Sans contrôle des compétences des professionnels
L’évaluation constate que des moyens sont en place pour vérifier la qualification des personnes recrutées, dans la rédaction des offres d’emploi, par exemple. En aucun cas on ne s’assure systématiquement que chaque salarié est bien titulaire du diplôme en travail social requis, en particulier pour les remplaçants. Ni que les connaissances sont à jour au regard des enjeux actuels. Seuls des contrôles de connaissances réguliers pourraient apporter cette preuve. Ce n’est pas faire offense aux professionnels que de dire que cela montrerait que leurs connaissances ne sont pas à jour : ils manquent de temps et la perte du sens au travail tue leur motivation à continuer à se former. Au Québec, par exemple, pour exercer le métier de travailleur social après obtention du diplôme, il faut faire une demande d’inscription à l’ordre des travailleurs sociaux pour avoir un permis d’exercice. Pour rester inscrit, chaque professionnel doit suivre trente heures de formation tous les deux ans. Chaque année, un panel d’inscrits est inspecté pour vérifier que les compétences sont au niveau requis. En France, il n’existe pas d’appareil déontologique de ce type, avec un code à valeur juridique, une cérémonie de serment et un ordre.

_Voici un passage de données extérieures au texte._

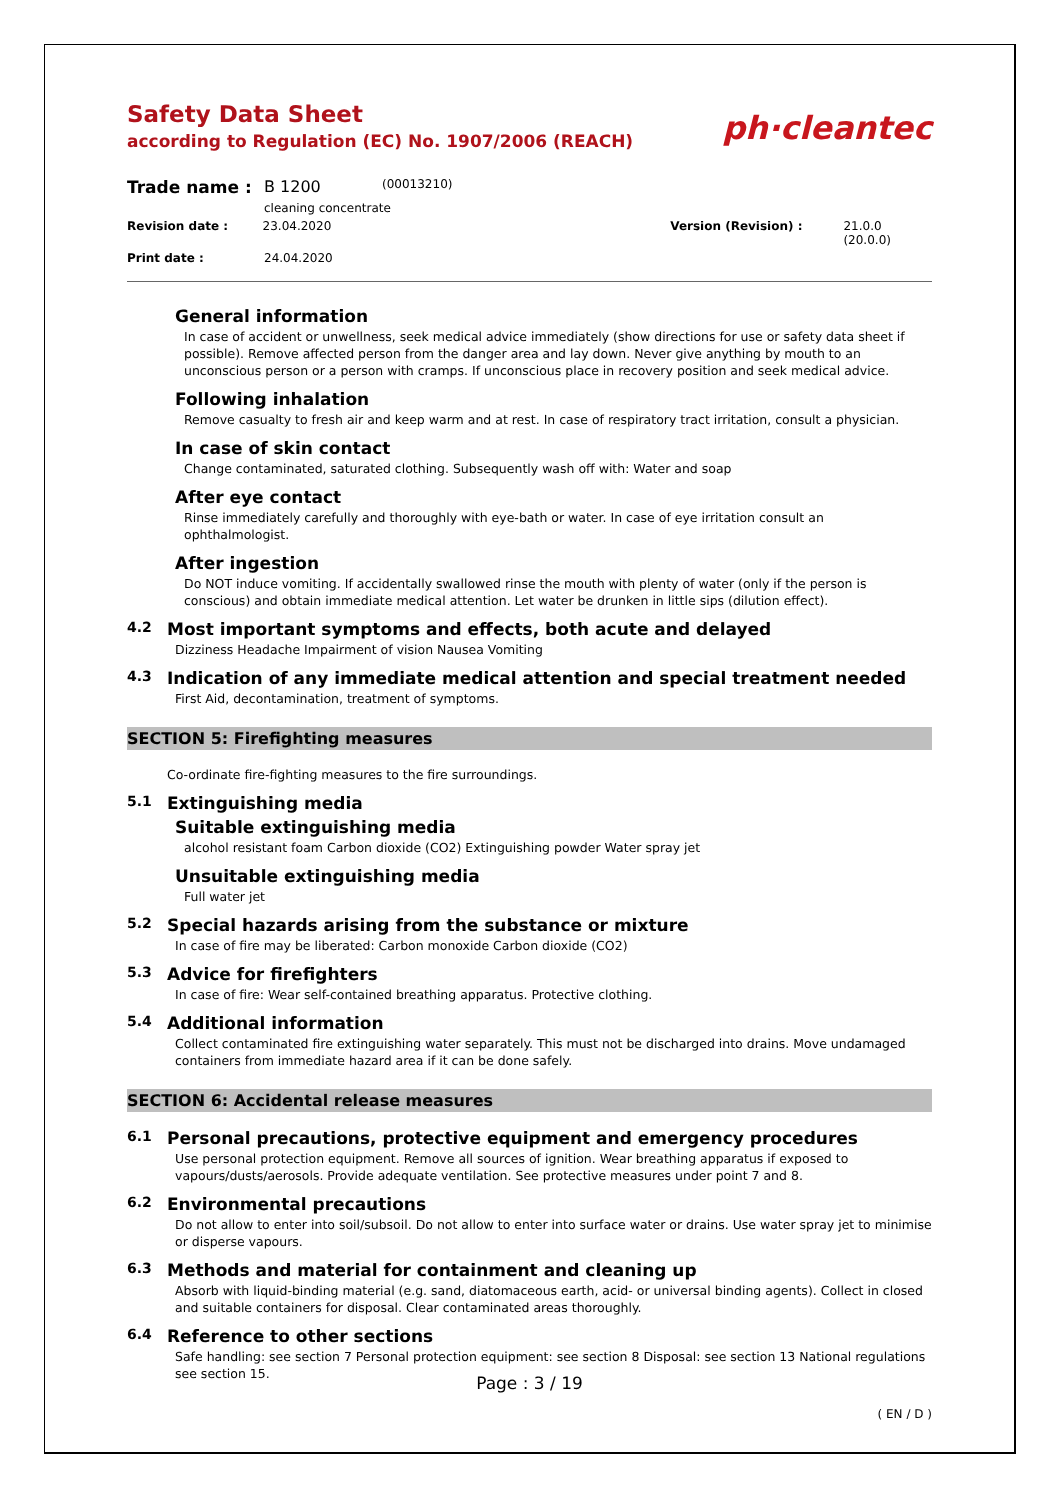Safety Data Sheet
according to Regulation (EC) No. 1907/2006 (REACH)
ph·cleantec
Trade name : B 1200 (00013210)
cleaning concentrate
Revision date : 23.04.2020 Version (Revision) : 21.0.0 (20.0.0)
Print date : 24.04.2020
General information
In case of accident or unwellness, seek medical advice immediately (show directions for use or safety data sheet if possible). Remove affected person from the danger area and lay down. Never give anything by mouth to an unconscious person or a person with cramps. If unconscious place in recovery position and seek medical advice.
Following inhalation
Remove casualty to fresh air and keep warm and at rest. In case of respiratory tract irritation, consult a physician.
In case of skin contact
Change contaminated, saturated clothing. Subsequently wash off with: Water and soap
After eye contact
Rinse immediately carefully and thoroughly with eye-bath or water. In case of eye irritation consult an ophthalmologist.
After ingestion
Do NOT induce vomiting. If accidentally swallowed rinse the mouth with plenty of water (only if the person is conscious) and obtain immediate medical attention. Let water be drunken in little sips (dilution effect).
4.2 Most important symptoms and effects, both acute and delayed
Dizziness Headache Impairment of vision Nausea Vomiting
4.3 Indication of any immediate medical attention and special treatment needed
First Aid, decontamination, treatment of symptoms.
SECTION 5: Firefighting measures
Co-ordinate fire-fighting measures to the fire surroundings.
5.1 Extinguishing media
Suitable extinguishing media
alcohol resistant foam Carbon dioxide (CO2) Extinguishing powder Water spray jet
Unsuitable extinguishing media
Full water jet
5.2 Special hazards arising from the substance or mixture
In case of fire may be liberated: Carbon monoxide Carbon dioxide (CO2)
5.3 Advice for firefighters
In case of fire: Wear self-contained breathing apparatus. Protective clothing.
5.4 Additional information
Collect contaminated fire extinguishing water separately. This must not be discharged into drains. Move undamaged containers from immediate hazard area if it can be done safely.
SECTION 6: Accidental release measures
6.1 Personal precautions, protective equipment and emergency procedures
Use personal protection equipment. Remove all sources of ignition. Wear breathing apparatus if exposed to vapours/dusts/aerosols. Provide adequate ventilation. See protective measures under point 7 and 8.
6.2 Environmental precautions
Do not allow to enter into soil/subsoil. Do not allow to enter into surface water or drains. Use water spray jet to minimise or disperse vapours.
6.3 Methods and material for containment and cleaning up
Absorb with liquid-binding material (e.g. sand, diatomaceous earth, acid- or universal binding agents). Collect in closed and suitable containers for disposal. Clear contaminated areas thoroughly.
6.4 Reference to other sections
Safe handling: see section 7 Personal protection equipment: see section 8 Disposal: see section 13 National regulations see section 15.
Page : 3 / 19
( EN / D )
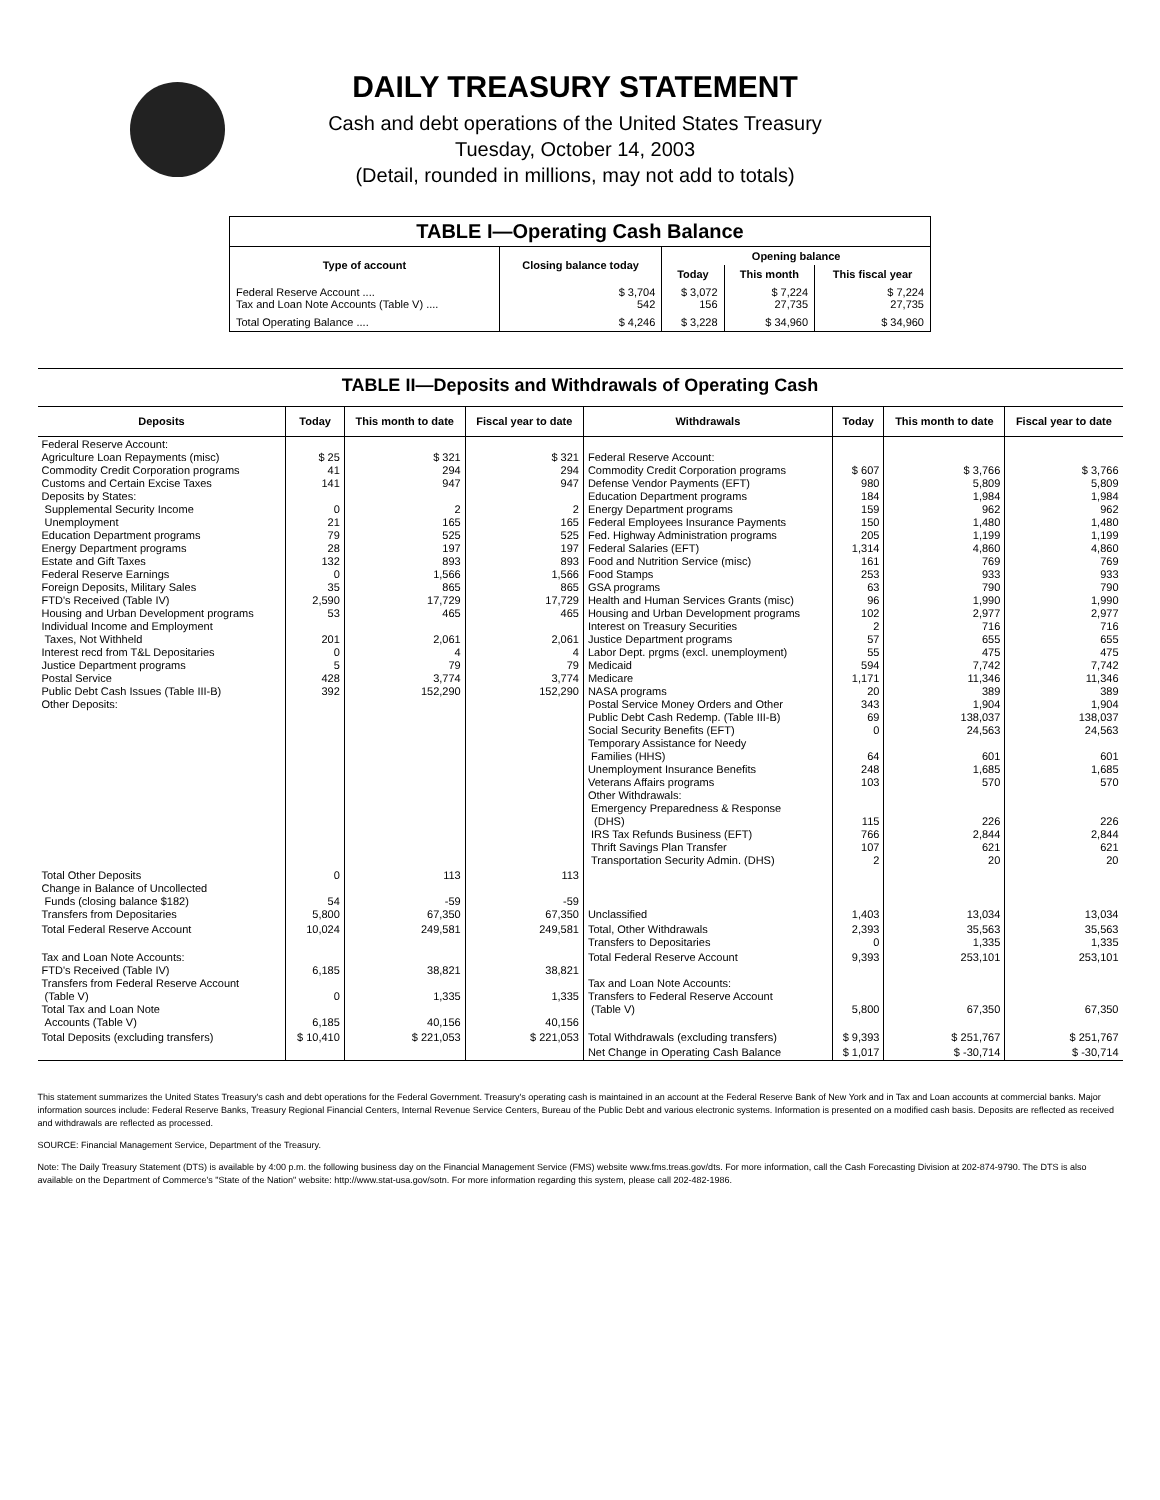DAILY TREASURY STATEMENT
Cash and debt operations of the United States Treasury
Tuesday, October 14, 2003
(Detail, rounded in millions, may not add to totals)
| TABLE I—Operating Cash Balance | | | | |
| Type of account | Closing balance today | Opening balance | | |
| | | Today | This month | This fiscal year |
| Federal Reserve Account .... Tax and Loan Note Accounts (Table V) .... | $ 3,704 542 | $ 3,072 156 | $ 7,224 27,735 | $ 7,224 27,735 |
| Total Operating Balance .... | $ 4,246 | $ 3,228 | $ 34,960 | $ 34,960 |
TABLE II—Deposits and Withdrawals of Operating Cash
| Deposits | Today | This month to date | Fiscal year to date | Withdrawals | Today | This month to date | Fiscal year to date |
| --- | --- | --- | --- | --- | --- | --- | --- |
| Federal Reserve Account: Agriculture Loan Repayments (misc) Commodity Credit Corporation programs Customs and Certain Excise Taxes Deposits by States: Supplemental Security Income Unemployment Education Department programs Energy Department programs Estate and Gift Taxes Federal Reserve Earnings Foreign Deposits, Military Sales FTD's Received (Table IV) Housing and Urban Development programs Individual Income and Employment Taxes, Not Withheld Interest recd from T&L Depositaries Justice Department programs Postal Service Public Debt Cash Issues (Table III-B) Other Deposits: | $ 25 41 141 0 21 79 28 132 0 35 2,590 53 201 0 5 428 392 | $ 321 294 947 2 165 525 197 893 1,566 865 17,729 465 2,061 4 79 3,774 152,290 | $ 321 294 947 2 165 525 197 893 1,566 865 17,729 465 2,061 4 79 3,774 152,290 | Federal Reserve Account: Commodity Credit Corporation programs Defense Vendor Payments (EFT) Education Department programs Energy Department programs Federal Employees Insurance Payments Fed. Highway Administration programs Federal Salaries (EFT) Food and Nutrition Service (misc) Food Stamps GSA programs Health and Human Services Grants (misc) Housing and Urban Development programs Interest on Treasury Securities Justice Department programs Labor Dept. prgms (excl. unemployment) Medicaid Medicare NASA programs Postal Service Money Orders and Other Public Debt Cash Redemp. (Table III-B) Social Security Benefits (EFT) Temporary Assistance for Needy Families (HHS) Unemployment Insurance Benefits Veterans Affairs programs Other Withdrawals: Emergency Preparedness & Response (DHS) IRS Tax Refunds Business (EFT) Thrift Savings Plan Transfer Transportation Security Admin. (DHS) | $ 607 980 184 159 150 205 1,314 161 253 63 96 102 2 57 55 594 1,171 20 343 69 0 64 248 103 115 766 107 2 | $ 3,766 5,809 1,984 962 1,480 1,199 4,860 769 933 790 1,990 2,977 716 655 475 7,742 11,346 389 1,904 138,037 24,563 601 1,685 570 226 2,844 621 20 | $ 3,766 5,809 1,984 962 1,480 1,199 4,860 769 933 790 1,990 2,977 716 655 475 7,742 11,346 389 1,904 138,037 24,563 601 1,685 570 226 2,844 621 20 |
| Total Other Deposits Change in Balance of Uncollected Funds (closing balance $182) Transfers from Depositaries | 0 54 5,800 | 113 -59 67,350 | 113 -59 67,350 | Unclassified | 1,403 | 13,034 | 13,034 |
| Total Federal Reserve Account | 10,024 | 249,581 | 249,581 | Total, Other Withdrawals Transfers to Depositaries | 2,393 0 | 35,563 1,335 | 35,563 1,335 |
| Tax and Loan Note Accounts: FTD's Received (Table IV) Transfers from Federal Reserve Account (Table V) Total Tax and Loan Note Accounts (Table V) | 6,185 0 6,185 | 38,821 1,335 40,156 | 38,821 1,335 40,156 | Total Federal Reserve Account Tax and Loan Note Accounts: Transfers to Federal Reserve Account (Table V) | 9,393 5,800 | 253,101 67,350 | 253,101 67,350 |
| Total Deposits (excluding transfers) | $ 10,410 | $ 221,053 | $ 221,053 | Total Withdrawals (excluding transfers) | $ 9,393 | $ 251,767 | $ 251,767 |
| | | | | Net Change in Operating Cash Balance | $ 1,017 | $ -30,714 | $ -30,714 |
This statement summarizes the United States Treasury's cash and debt operations for the Federal Government. Treasury's operating cash is maintained in an account at the Federal Reserve Bank of New York and in Tax and Loan accounts at commercial banks. Major information sources include: Federal Reserve Banks, Treasury Regional Financial Centers, Internal Revenue Service Centers, Bureau of the Public Debt and various electronic systems. Information is presented on a modified cash basis. Deposits are reflected as received and withdrawals are reflected as processed.
SOURCE: Financial Management Service, Department of the Treasury.
Note: The Daily Treasury Statement (DTS) is available by 4:00 p.m. the following business day on the Financial Management Service (FMS) website www.fms.treas.gov/dts. For more information, call the Cash Forecasting Division at 202-874-9790. The DTS is also available on the Department of Commerce's "State of the Nation" website: http://www.stat-usa.gov/sotn. For more information regarding this system, please call 202-482-1986.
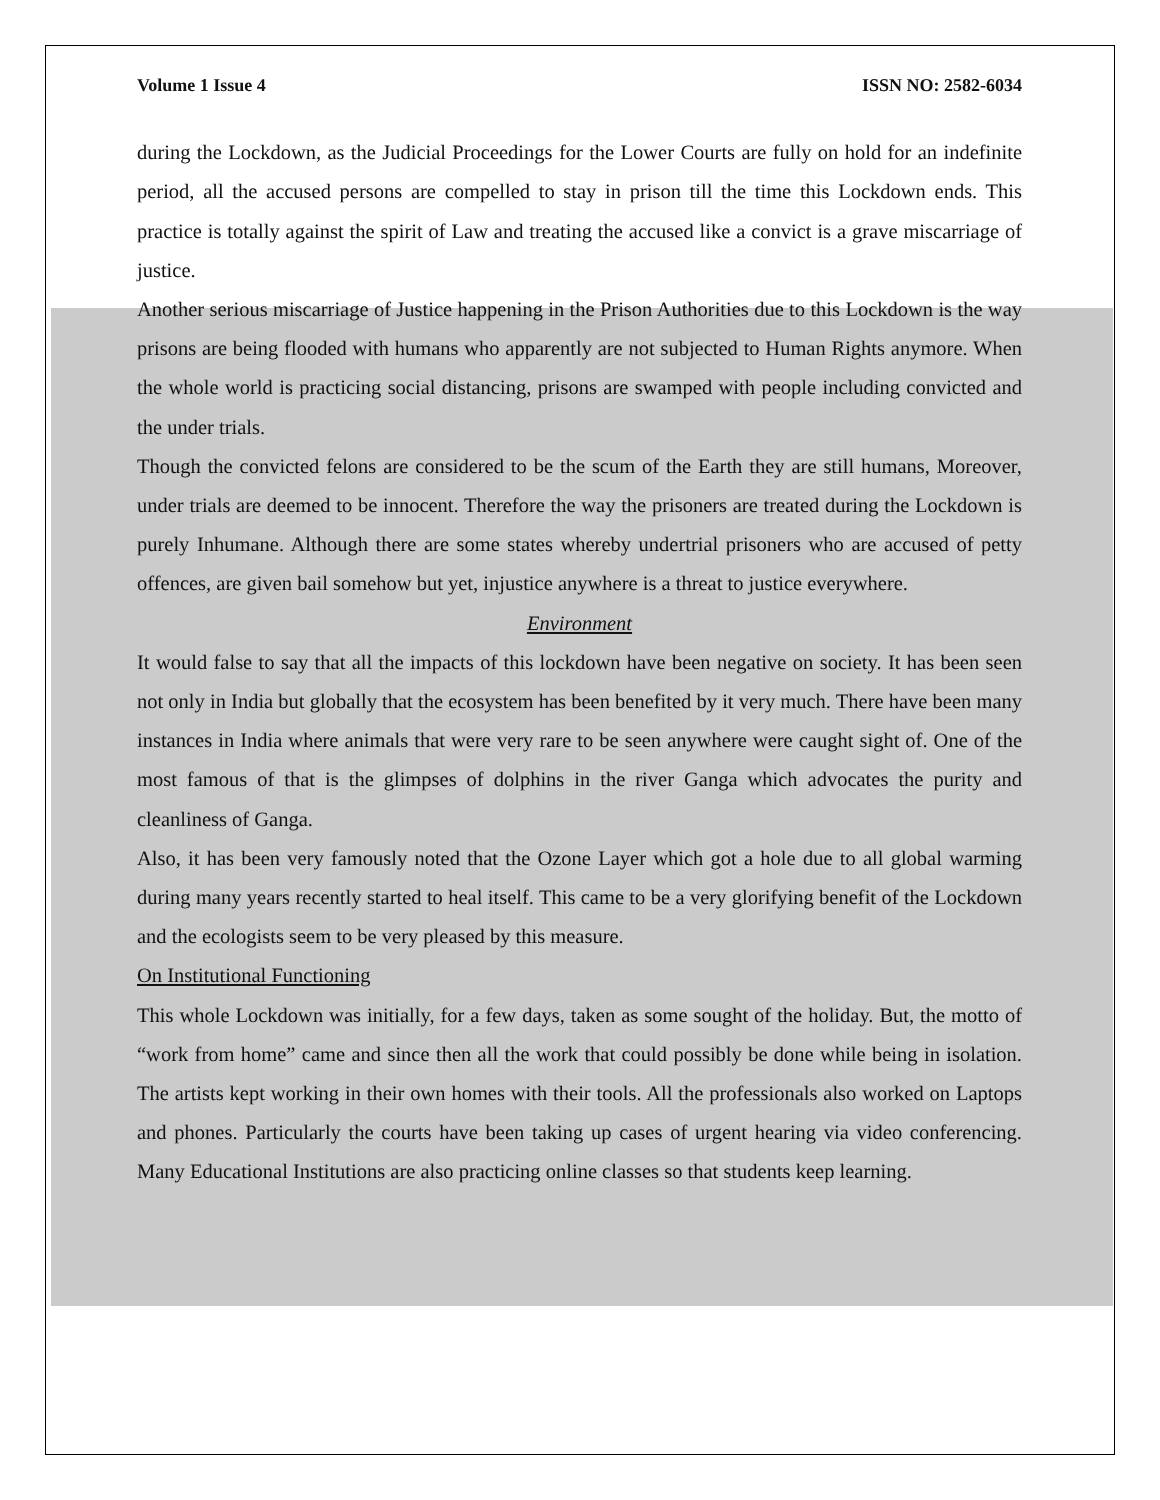Volume 1 Issue 4 ISSN NO: 2582-6034
during the Lockdown, as the Judicial Proceedings for the Lower Courts are fully on hold for an indefinite period, all the accused persons are compelled to stay in prison till the time this Lockdown ends. This practice is totally against the spirit of Law and treating the accused like a convict is a grave miscarriage of justice.
Another serious miscarriage of Justice happening in the Prison Authorities due to this Lockdown is the way prisons are being flooded with humans who apparently are not subjected to Human Rights anymore. When the whole world is practicing social distancing, prisons are swamped with people including convicted and the under trials.
Though the convicted felons are considered to be the scum of the Earth they are still humans, Moreover, under trials are deemed to be innocent. Therefore the way the prisoners are treated during the Lockdown is purely Inhumane. Although there are some states whereby undertrial prisoners who are accused of petty offences, are given bail somehow but yet, injustice anywhere is a threat to justice everywhere.
Environment
It would false to say that all the impacts of this lockdown have been negative on society. It has been seen not only in India but globally that the ecosystem has been benefited by it very much. There have been many instances in India where animals that were very rare to be seen anywhere were caught sight of. One of the most famous of that is the glimpses of dolphins in the river Ganga which advocates the purity and cleanliness of Ganga.
Also, it has been very famously noted that the Ozone Layer which got a hole due to all global warming during many years recently started to heal itself. This came to be a very glorifying benefit of the Lockdown and the ecologists seem to be very pleased by this measure.
On Institutional Functioning
This whole Lockdown was initially, for a few days, taken as some sought of the holiday. But, the motto of “work from home” came and since then all the work that could possibly be done while being in isolation. The artists kept working in their own homes with their tools. All the professionals also worked on Laptops and phones. Particularly the courts have been taking up cases of urgent hearing via video conferencing. Many Educational Institutions are also practicing online classes so that students keep learning.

Le modèle d’évaluation des ESSMS élaboré par la HAS en 2002 est utile. Mais insistons là-dessus : il ne prend en compte que le respect des normes de production. Pour passer à l’évaluation de la qualité globale, il faudrait développer la mesure de la satisfaction par des tiers, la mesure d’impact social et environnemental, des contrôles par les autorités de tarification et un appareil déontologique. Sans cela, à terme, l’évaluation définie par la HAS se réduirait à un simple exercice de « cocheurs de case » [6], et on ne comprendra pas pourquoi des scandales de maltraitances éclateront dans des ESSMS pourtant très bien côtés…
[1] Et si on évaluait enfin les résultats ?, Jean-René Loubat, Direction[s] n° 226, p. 46
[2] Lire Direction[s] n° 197, p. 20
[3] États généraux des maltraitances, rapport, 2023
[4] Autodiagnostic : mon observatoire du développement durable
[5] Instruction n° DGCS/SD2B/2024/33 du 10 juillet 2024 relative à l’inspection-contrôle dans les établissements, services et lieux de vie et d’accueil de protection de l’enfance
[6] Travail social: halte aux cocheurs de cases !, Jean-Luc Gautherot, Tribune libre parue sur https://www.lemediasocial.fr, mars 2024
Jean-Luc Gautherot
Carte d’identité
Nom. Jean-Luc Gautherot
Fonction. Ancien éducateur spécialisé, responsable de pôle et ingénieur social ; enseignant auprès des formations supérieures à l’Institut du travail social Pierre Bourdieu, à Pau.